En un país donde los privilegios blancos permanecen intocables y grandes desigualdades socio-raciales se profundizan mientas enfrentamos una pandemia, corremos serios riesgos que el acceso a la vacuna se convierta en un privilegio más.
Mantengamos esperanza en la lucha, en la organización política comunitaria en defensa de nuestro derecho a la humanidad y en prácticas de promoción de la vida de las personas negras. Esperanza en el combate a la brutalidad y al terror racial y al desarrollo de nuestra inmunidad colectiva como pueblo negro frente a estas prácticas de nuestra eliminación. Mantengamos la esperanza en el cuerpo de enfermeras y técnicas de enfermería, en su mayoría negras, que están en la línea de frente del combate a la COVID-19, como Mônica Calazans, negra, de 54 años, la primera persona a tomar la vacuna contra la COVID-19 en Brasil, que inclusive siendo del grupo de riesgo para enfermarse de la forma más grave y de muerte por el coronavirus, estuvo y está diariamente trabajando en el cuidado de personas que buscan el SUS, la única alternativa de acceso a la salud.
Mantengamos la esperanza en la responsabilidad y compromiso identificadas a través de la práctica del Dr.
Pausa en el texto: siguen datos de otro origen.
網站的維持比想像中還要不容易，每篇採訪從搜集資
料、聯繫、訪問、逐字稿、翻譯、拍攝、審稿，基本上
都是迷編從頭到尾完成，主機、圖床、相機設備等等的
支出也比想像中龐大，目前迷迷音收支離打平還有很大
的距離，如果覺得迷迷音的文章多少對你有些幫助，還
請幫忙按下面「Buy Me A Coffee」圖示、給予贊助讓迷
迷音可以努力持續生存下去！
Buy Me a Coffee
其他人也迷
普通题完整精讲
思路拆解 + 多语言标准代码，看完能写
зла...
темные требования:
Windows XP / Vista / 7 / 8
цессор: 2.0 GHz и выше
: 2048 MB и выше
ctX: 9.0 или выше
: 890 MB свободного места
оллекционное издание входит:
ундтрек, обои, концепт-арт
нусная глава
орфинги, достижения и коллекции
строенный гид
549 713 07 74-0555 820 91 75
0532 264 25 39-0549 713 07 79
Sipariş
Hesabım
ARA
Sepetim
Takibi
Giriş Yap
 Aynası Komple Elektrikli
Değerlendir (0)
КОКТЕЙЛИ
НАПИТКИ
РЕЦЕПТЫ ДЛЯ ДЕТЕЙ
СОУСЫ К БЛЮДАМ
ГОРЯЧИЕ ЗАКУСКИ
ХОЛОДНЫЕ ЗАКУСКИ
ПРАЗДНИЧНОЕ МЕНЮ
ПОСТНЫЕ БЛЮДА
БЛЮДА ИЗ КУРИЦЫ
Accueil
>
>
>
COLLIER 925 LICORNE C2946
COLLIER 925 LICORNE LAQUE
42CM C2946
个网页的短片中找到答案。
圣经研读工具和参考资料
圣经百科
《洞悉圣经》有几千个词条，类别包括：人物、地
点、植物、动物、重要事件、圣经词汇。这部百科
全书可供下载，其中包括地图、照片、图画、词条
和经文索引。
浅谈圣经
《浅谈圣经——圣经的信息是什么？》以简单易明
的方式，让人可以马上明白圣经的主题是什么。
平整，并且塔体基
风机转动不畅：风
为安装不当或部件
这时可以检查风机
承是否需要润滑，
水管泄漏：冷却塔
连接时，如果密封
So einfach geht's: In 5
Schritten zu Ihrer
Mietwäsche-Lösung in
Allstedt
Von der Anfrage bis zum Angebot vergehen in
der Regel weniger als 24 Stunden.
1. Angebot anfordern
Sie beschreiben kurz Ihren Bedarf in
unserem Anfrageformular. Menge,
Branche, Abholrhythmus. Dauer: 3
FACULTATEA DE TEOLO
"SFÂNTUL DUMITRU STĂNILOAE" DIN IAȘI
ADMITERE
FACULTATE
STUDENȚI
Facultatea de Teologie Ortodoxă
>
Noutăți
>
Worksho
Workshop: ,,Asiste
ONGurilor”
Wandson Padilha, médico negro, especialista en Medicina Familiar y Comunitaria, que ha venido discutiendo y construyendo caminos de cuidados para las personas trans en una unidad de salud pública del SUS y nos permite acceso a informaciones para mejorar nuestra práctica de cuidados e informaciones para ese público, a través de sus redes sociales. Fue él mismo quien, felizmente esta semana, al ser vacunado, nos emocionó y nos inspira al usar su camisa con la insignia del SUS y con su carné de vacunación en la mano, recordándonos que no se trata de un show particular, sino de un Programa Nacional de Inmunización, una política de erradicación y prevención de enfermedades del SUS. Una fotografía que representa una lucha colectiva – no individual – que necesitamos seguir llevando en defensa de la vida de las personas negras, en defensa del SUS público, de calidad, universal y ecuánime y en defensa del derecho a la vida de todas las personas.
Referencias
Reis, Tiago Siqueira. A FIOCRUZ ENTRE O PÚBLICO E O PRIVADO. https://www.ufjf.br/facesdeclio/files/2014/09/3.Artigo-D5.Tiago-Reis.pdf.
Brasil, 1987. Anais da Oitava Conferência Nacional de Saúde, 1986.